EXERCISE INSTRUCTIONS:
1. In the review of Linn's network music players, how many inputs does each unit's pre-amp offer?
2. Extend the review of Linn's network music players, picking up right after its last sentence.

Linn
Before talking about the individual units here, I should explain what they actually are, as they are much more than just DACs. In short, each DSM, referred to as a “Network Music Player” unit comprises:
- An Ethernet streamer (among the first products of this type)
- DAC w/ custom FPGA up-sampling and filtering
- Headphone amplifier
- Phono stage (MM/MC selectable) w/ RIAA EQ handled in the digital domain
- Analog and Digital pre-amp (14 inputs, mixed between analog and digital)
- RCA and XLR analog outputs
- Digital outputs (HDMI, TOSLINK, COAX)
- Space Optimization (room mode/speaker position correction processing)
- 4x Exakt Links (a proprietary Linn technology, see below).
They either pull files over Ethernet from an DLNA/UPnP/OpenHome server, stream from TIDAL, QOBUZ, Tune-In Radio, AirPlay, Songcast - or play a local analog or digital source.
All analog inputs are digitized and handled in the digital domain. This allows for things like a software-implemented digital RIAA EQ (MUCH more accurate than can be done with analog implementations). And that can be upgraded, over the network, as it is run off the FPGA, just like the up-sampling and filtering algorithms.
Upgrades occur relatively regularly and for the most part deliver noticeable improvements in performance. There are occasional situations when the community at large doesn’t like a change, and they can revert to earlier code if they want to, but generally things keep moving forward. This is, as with the PS Audio DACs, a potentially huge benefit.
Now, all of that sounds like just the sort of thing a lot of audiophiles would hate. Everything analog being digitized, processed, and then converted back to analog using the internal DAC and filters before exiting via the analog outputs?! And, as such, if you feed it an analog source, it’s only going to sound as good as the internal A/D and D/A processing. Fortunately, that happens to be very good indeed and, in the case of my turntable, it’s a lot better than the discrete phono-stage and EQ I used to have before.

PROVIDED MATERIAL:
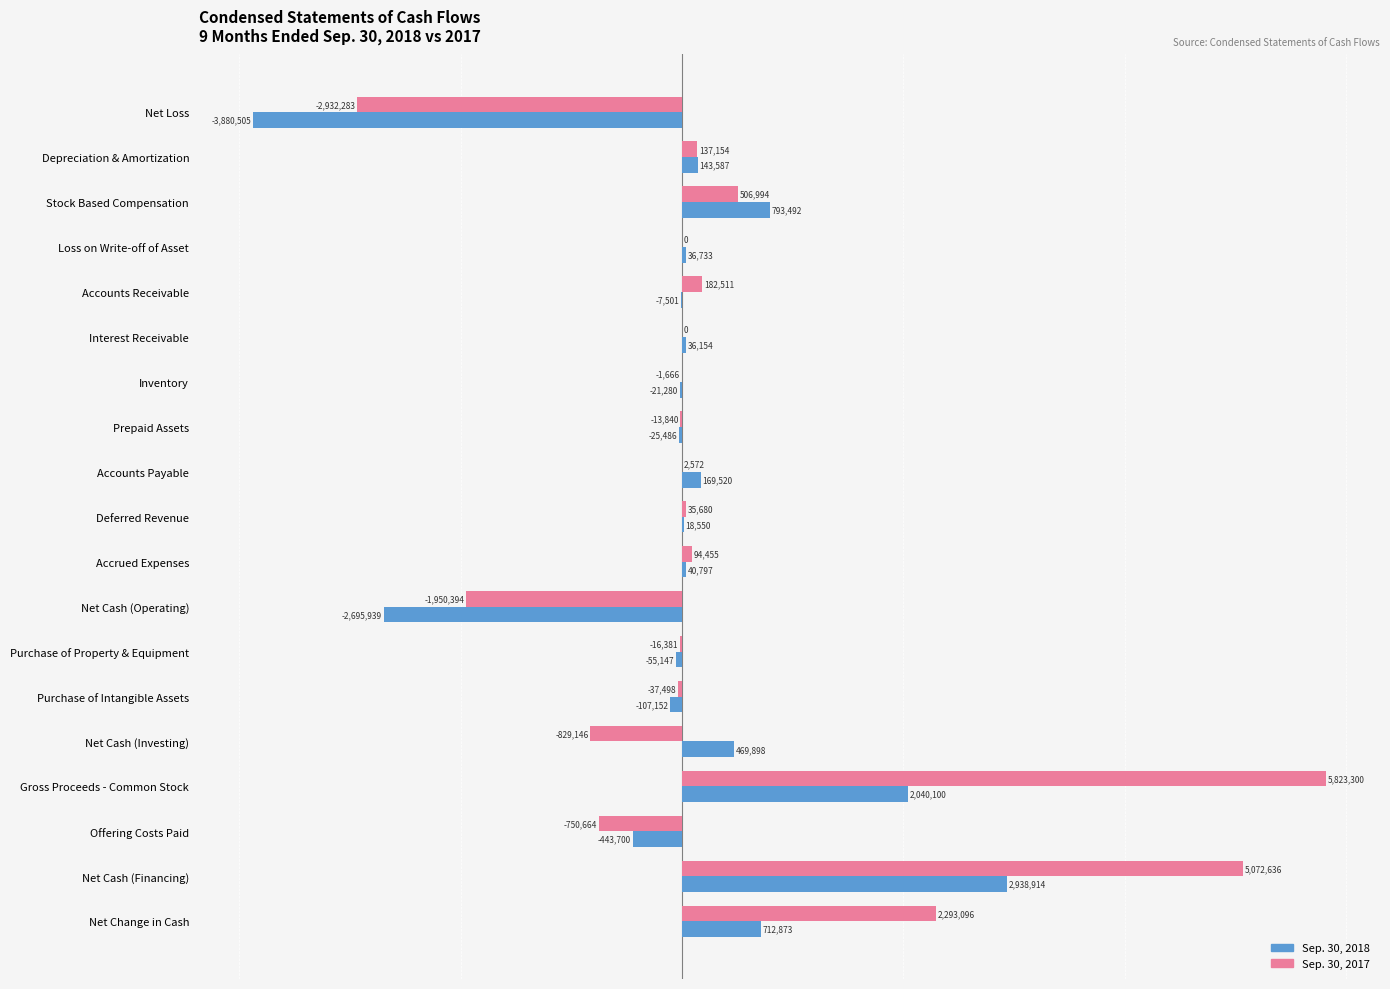

How many categories are shown in the chart?

19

RESULTS IN ORDER:
1. Fourteen, mixed between analog and digital.

2.
But, With ALL input fundamentally being digital before it hits the sound processing and DAC stages, it’s possible for the Linn units to perform room optimization (room EQ) correction. This is user configurable, simple to set up, yields excellent results already and is getting more and more capable over time. And Linn already support hundreds of third-party speakers for this model, as the system takes the attributes of a given speaker into account (unsupported speakers are modeled as point sources).
That’s a lot of functionality.
“Exakt” is the end-game, right now, for Linn and it does some interesting things. The first is that it keeps the signal purely in the digital domain for as long as possible. This involves putting the DACs and power-amps as close to the speaker as possible. In fact, with Linn’s own speaker line, the DAC, “Exakt engine” and power-amps are IN the speaker itself. You just give them power and a run an Ethernet cable to them and you’re done. External options exist for some third party speakers, such as the B&W 802 D2.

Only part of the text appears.